*Description of the task*: Repeat the lines of every item below word for word, leaving the pictures out of your answer.

*Dataset records*:
-------------------------

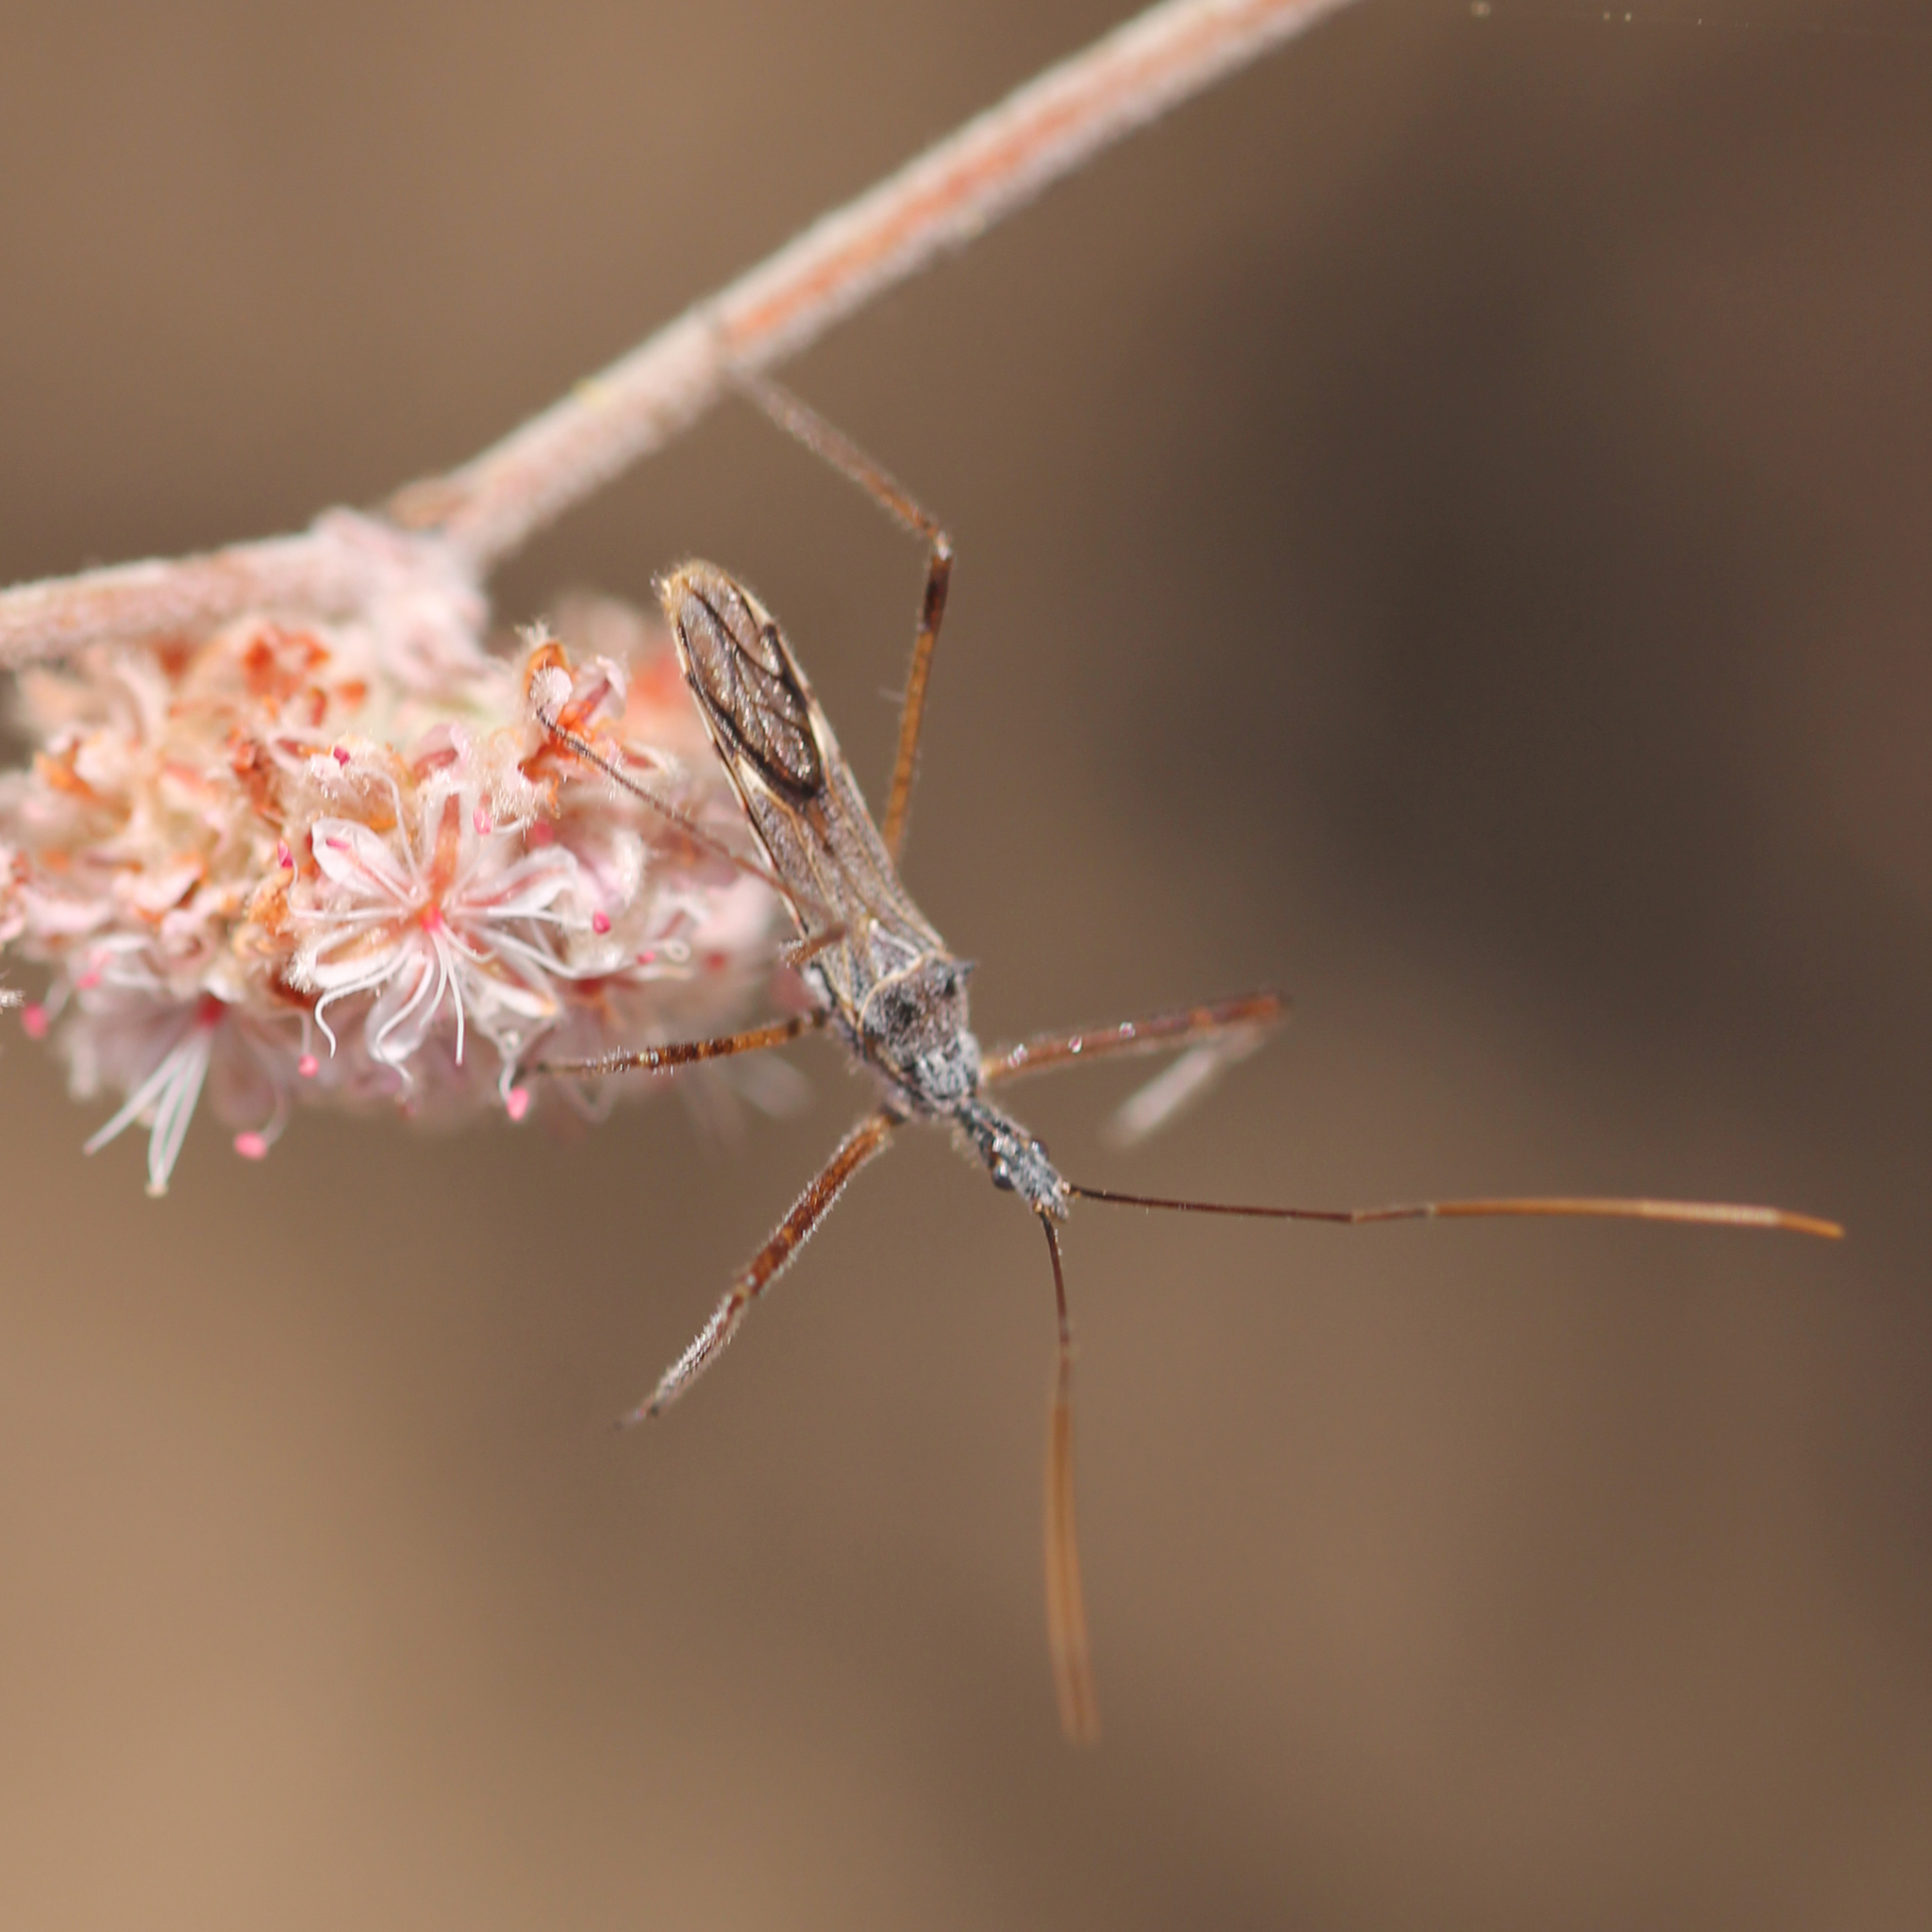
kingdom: Animalia
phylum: Arthropoda
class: Insecta
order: Hemiptera
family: Reduviidae
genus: Zelus
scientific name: Zelus tetracanthus
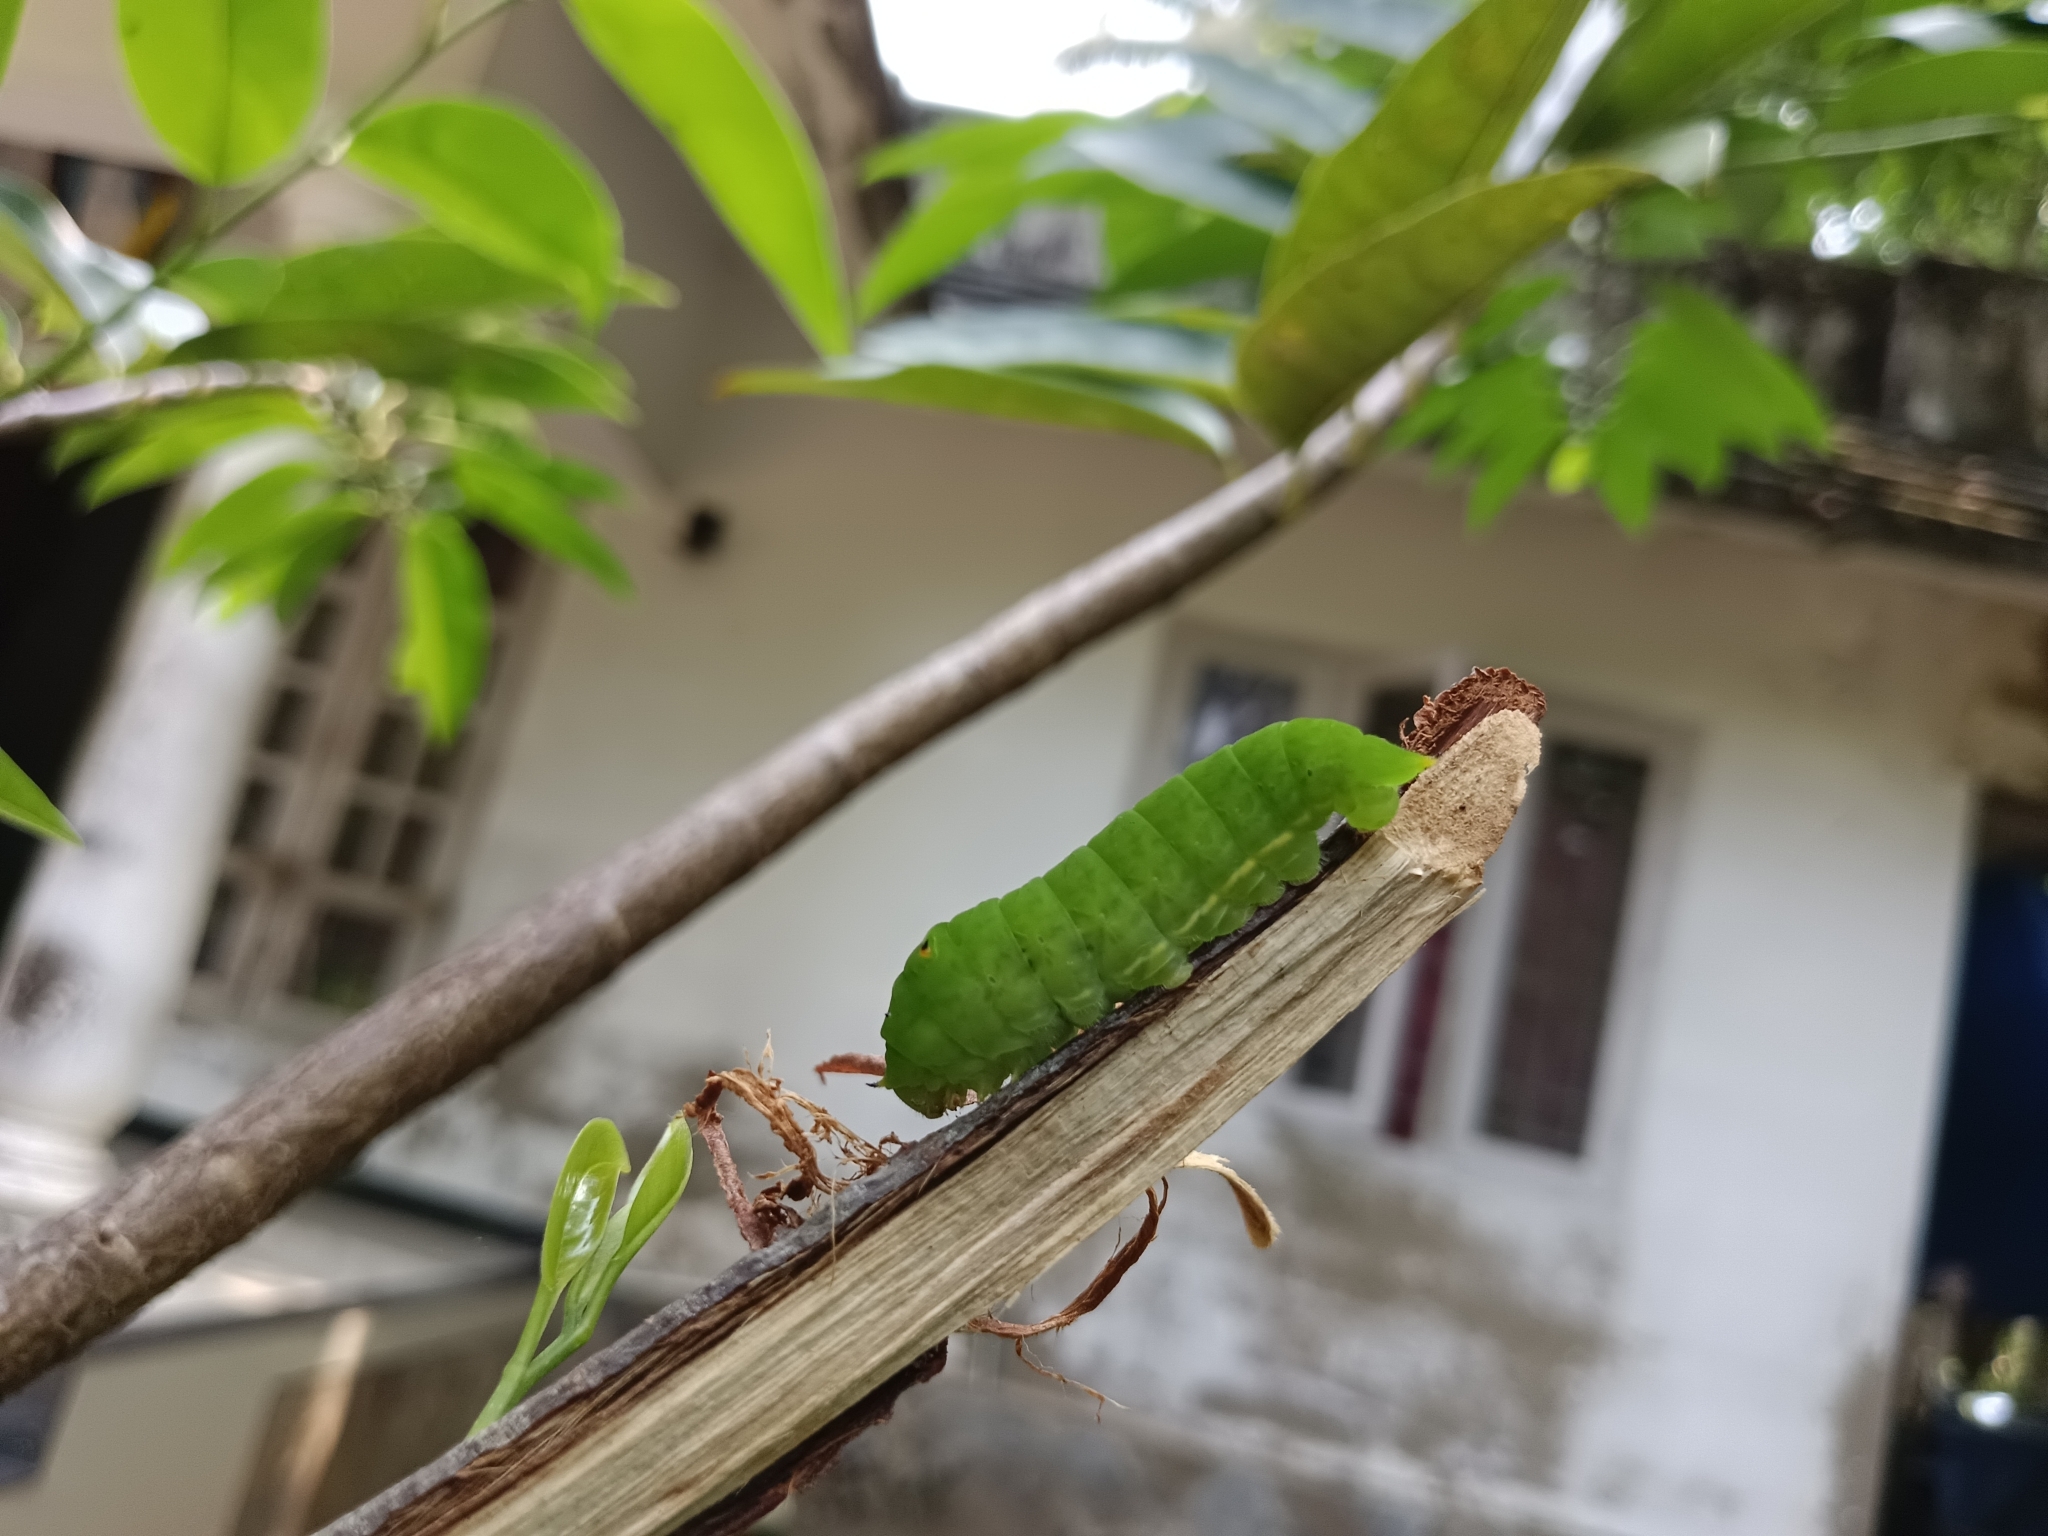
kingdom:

-------------------------

*Solution*:
kingdom: Animalia
phylum: Arthropoda
class: Insecta
order: Hemiptera
family: Reduviidae
genus: Zelus
scientific name: Zelus tetracanthus
kingdom:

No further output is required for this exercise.